On découvre avec D. Agbroffi (2005)114(*) que par le jeu des alliances, des mécanismes ont permis de juguler un tant soit peu les conflits. En effet, dans la société précoloniale africaine, il y a eu des conflits intergénérationnels portés sur l'héritage et sur la criminalité (les jeunes taxent les vieux de sorciers). Et la société traditionnelle précoloniale, préoccupée par la prévention et la gestion des conflits, a inventé la parenté à plaisanterie qui est une sorte de raillerie et d'amusement facilitant des rapports conviviaux entre les aînés sociaux et les générations cadettes. Elle se vit entre les grands-parents et leurs petits-fils. La société pense que l'être humain en vieillissant s'infantilise. Alors, pour le sortir de l'inactivité, de la marginalité sociale et de l'isolement communicationnel, la société a rapproché par le biais de la plaisanterie la vieille génération de la jeune génération. Ainsi, les aînés sociaux ont-ils un rôle de socialisation et de surveillance des cadets.

Cependant, l'adhésion aux valeurs occidentales va bouleverser cette organisation sociale. Les jeunes auront de moins en moins de contact avec leurs parents et grands parents; le nombre des personnes âgées va s'accroître grâce aux nouvelles politiques de natalité (planning familial). Les effets immédiats sont la déconsidération des personnes âgées, l'état de nécessiteux et le phénomène des enfants des rues.

D'ailleurs J-P. Bois (1994)115(*) révèle aussi que, devant la dialectique vieillesse-jeunesse dans l'histoire, la société à travers son fonctionnement semble avoir contribué à marginaliser les personnes aînées. Soit elle retire des fonctions sociales aux personnes âgées, soit elle adopte des lois qui les surclassent. Cela s'illustre au temps médiéval par le prix accordé à la jeunesse par rapport à la vieillesse. En effet, dans la loi du Wehrgeld Wisigothique, le meurtre d'un adulte ou d'un adolescent imposait respectivement une amende de 300 sous d'or ou 150 sous d'or alors que celui d'une personne âgée de plus de 60 ans imposait une réparation de 100 sous d'or, l'équivalent demandé pour le meurtre d'un enfant. Ce qui signifie que la valeur sociale des aînés égalait celle d'un enfant. Chez A. Kardiner (1969)116(*), dans certaines sociétés ce sont les personnes aînées elles-mêmes qui ont dilué la valeur de leur vie. C'est ce qu'on découvre dans la société traditionnelle Chuckchee, où en période de famine les vieilles personnes, sous prétexte qu'elles ont vécu longtemps comparativement aux jeunes, acceptent d'être tuées afin que le peu de nourriture puisse satisfaire les autres membres de la famille.

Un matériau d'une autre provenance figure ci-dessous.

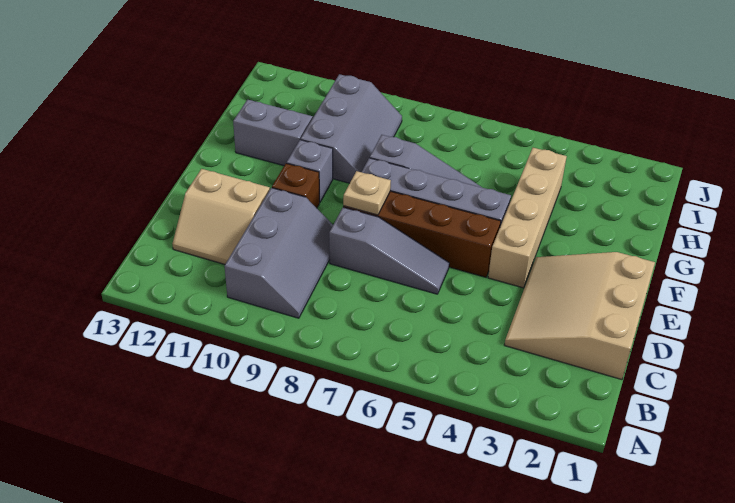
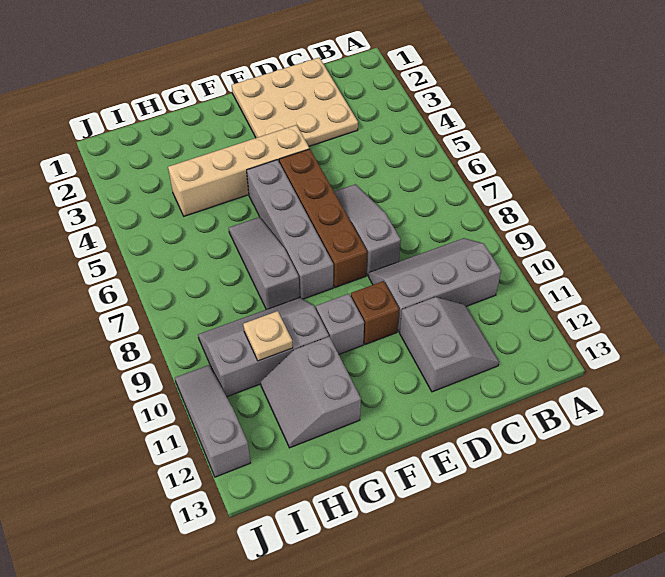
tan slope C1:E3 level 1 top 1 -> tan plate C1:E3 level 1
tan slope C11:D12 level 1 top D -> grey slope C11:D12 level 1 top D
tan plate E8 level 2 -> tan plate H10 level 2
none -> grey slope J10:J12 level 1 top 12

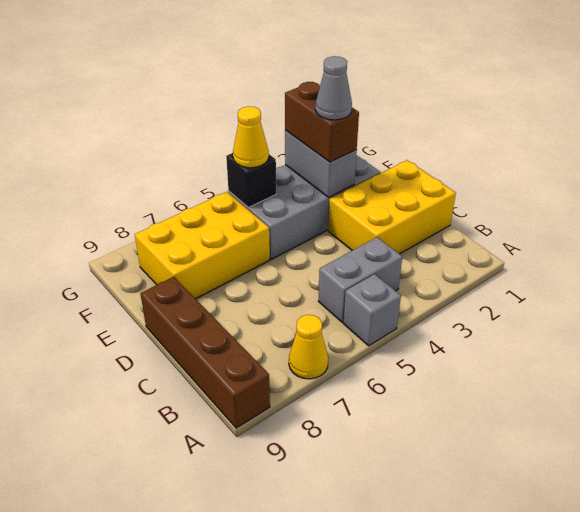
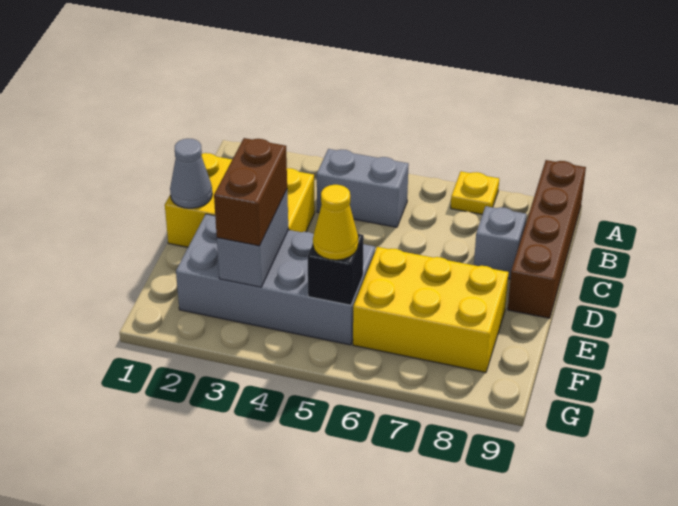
grey brick A5 level 1 -> grey brick C8 level 1
yellow cone A7 level 1 -> yellow plate A7 level 1
grey cone E3 level 4 -> grey cone D1 level 2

Au niveau des rôles sociaux, entre l'âge de 55 ou 60 ans les travailleurs étaient mis à la retraite avec un sentiment de mort sociale. L'on se demande de savoir, si l'âge porte forcément atteinte aux potentiels humains ou s'il faut priser le savoir-faire. Dans les sociétés africaines postcoloniales, C. N'Da (2005)117(*) parle de conflit en permanence entre les jeunes et vieux au sujet de régime successoral. En effet, dans le contexte traditionnel africain, la succession chez certains peuples était de type matrilinéaire. Or, avec les mutations sociales, la Côte d'Ivoire a adopté le code civil de 1964, dérivé du modèle français qui donne aux enfants d'hériter de leurs parents. Ainsi naîtra-t-il des conflits. Les anciens vont se montrer intransigeants, réactionnaires et décidés à défendre les institutions laissées par leurs ancêtres puisqu'ils en sont les garants et que s'en détourner, les exposent à des sanctions magiques. Les jeunes réformistes à leur tour défendent la mise en oeuvre de ladite loi. Les vieux se trouvent marginalisés et dépréciés, vu que les jeunes gagnent les procès issus des litiges de succession. Parfois, les vieux sont accusés d'empoisonnement par pratique occulte à l'occasion de ces conflits. Toutes choses qui mettent à mal la cohésion sociale fondée traditionnellement sur le système matrilinéaire.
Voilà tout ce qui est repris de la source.